If these were the final words to describe the Christian's life, it would be a pretty miserable and somber existence. But these ashes and these words are NOT the final word. The final word on sin, death, and the grave comes to us in 40 days on Easter Sunday where the risen Christ proclaims to these, "You don't win. I am victorious over you."
Looking forward to that final word, God comes to us today for us to acknowledge that we are sinners in need of mercy and grace who repent and believe in his son, whom he has sent for us.
From that word comes the call to a changed and transformed life--a a life shaped in the way of the cross, which flies in the face of everything our culture celebrates and acknowledges as good. The way of the cross lives selflessly in the midst of an entirely self-centered world. A quick glance at your social media accounts after our time together reinforces how inwardly turned we are!
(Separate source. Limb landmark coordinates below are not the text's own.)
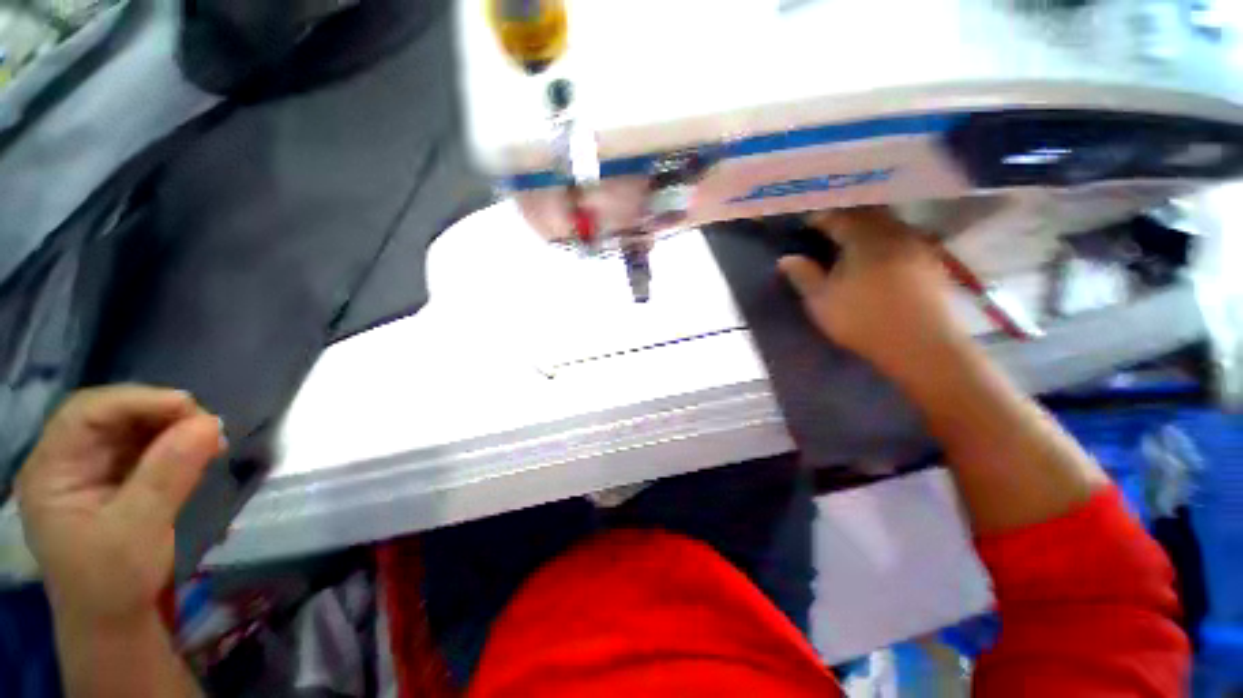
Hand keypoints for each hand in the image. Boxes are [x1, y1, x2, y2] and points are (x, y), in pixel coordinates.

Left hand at [16, 386, 224, 623]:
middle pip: (111, 416)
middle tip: (208, 427)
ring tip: (211, 440)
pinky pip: (146, 448)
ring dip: (173, 428)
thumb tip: (209, 424)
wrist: (119, 625)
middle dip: (160, 414)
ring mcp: (92, 472)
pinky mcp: (118, 482)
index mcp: (51, 471)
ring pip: (132, 429)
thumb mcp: (139, 529)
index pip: (87, 413)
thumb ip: (169, 474)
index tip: (190, 407)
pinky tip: (200, 452)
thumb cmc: (115, 583)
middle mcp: (67, 462)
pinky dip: (176, 444)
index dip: (136, 401)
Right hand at [777, 207, 970, 379]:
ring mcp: (916, 244)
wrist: (922, 344)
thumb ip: (803, 275)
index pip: (835, 217)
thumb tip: (786, 258)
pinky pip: (902, 237)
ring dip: (866, 226)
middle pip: (865, 214)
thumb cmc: (863, 320)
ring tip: (852, 241)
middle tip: (826, 229)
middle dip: (843, 218)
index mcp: (863, 238)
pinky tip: (880, 255)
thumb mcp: (821, 301)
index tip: (803, 225)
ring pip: (886, 223)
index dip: (816, 219)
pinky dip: (885, 239)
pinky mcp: (930, 260)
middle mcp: (892, 232)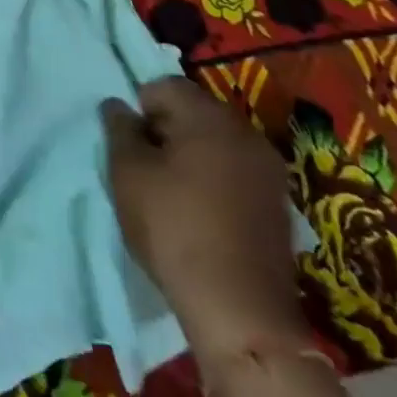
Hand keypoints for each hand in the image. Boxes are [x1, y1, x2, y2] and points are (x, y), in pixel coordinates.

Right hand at [104, 80, 355, 396]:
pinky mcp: (278, 204)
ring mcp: (269, 170)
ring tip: (171, 191)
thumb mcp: (128, 173)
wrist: (240, 310)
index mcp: (208, 116)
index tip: (130, 144)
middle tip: (145, 166)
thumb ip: (119, 129)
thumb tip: (118, 106)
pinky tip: (201, 212)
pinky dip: (215, 179)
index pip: (164, 86)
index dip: (139, 108)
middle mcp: (245, 132)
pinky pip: (236, 171)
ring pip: (216, 143)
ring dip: (192, 155)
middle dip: (166, 129)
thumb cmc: (174, 228)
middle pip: (194, 111)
The way of the cross lives a life characterized by good works and loving our neighbors as God has loved us, not merely to get or even anticipating anything in return. The way of the cross encourages a simple, quiet faith lived out in a world characterized by noise, busyness, and chaos.
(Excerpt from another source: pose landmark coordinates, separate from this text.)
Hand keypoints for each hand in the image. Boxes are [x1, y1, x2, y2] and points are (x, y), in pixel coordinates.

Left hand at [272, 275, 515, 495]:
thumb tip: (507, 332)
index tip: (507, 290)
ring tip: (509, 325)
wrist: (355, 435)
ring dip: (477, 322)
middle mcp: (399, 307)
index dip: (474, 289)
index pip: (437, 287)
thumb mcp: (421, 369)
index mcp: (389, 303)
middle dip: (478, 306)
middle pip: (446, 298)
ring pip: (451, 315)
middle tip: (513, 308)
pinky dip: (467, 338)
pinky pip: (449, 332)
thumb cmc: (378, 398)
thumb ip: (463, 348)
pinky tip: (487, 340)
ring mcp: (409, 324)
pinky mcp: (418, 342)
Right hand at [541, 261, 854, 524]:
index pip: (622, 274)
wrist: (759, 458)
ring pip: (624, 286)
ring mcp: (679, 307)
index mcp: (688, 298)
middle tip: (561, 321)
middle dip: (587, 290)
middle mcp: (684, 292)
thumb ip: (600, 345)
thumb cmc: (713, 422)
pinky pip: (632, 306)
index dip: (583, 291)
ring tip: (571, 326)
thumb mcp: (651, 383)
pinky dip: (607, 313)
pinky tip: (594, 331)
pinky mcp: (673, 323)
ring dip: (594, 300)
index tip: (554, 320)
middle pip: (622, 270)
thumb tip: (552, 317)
But the way of the cross is a life we fail to live out, daily. But God in his great mercy gives us a "do over" every year. That holy do over is Lent. For in Lent we are challenged to slow down and reconnect to God through spiritual disciplines, to reconnect to our brothers and sisters in Christ, and to reconnect to all those around us made in the image and likeness of God. It is a season in which to be deliberate and intentional.
Today we will go so far with our intentionality that we literally mark ourselves with a reminder of our mortality (ashes) that is simultaneously a reminder of Christ's ultimate victory (in the shape of a cross) and our immortality in him.
Today we stop at the language of ashes, dust, and death. The 'rest of the story,' awaits Easter Sunday. The rest of story awaits our own committals, where those gathered around us will hear the good news that we are laid to rest in the ground, "ashes to ashes, dust to dust, in the sure and certain hope of the resurrection to eternal life through our Lord Jesus Christ who will change our lowly bodies so that they will be like his glorious body, by the power than enables Him to subject all things to Himself."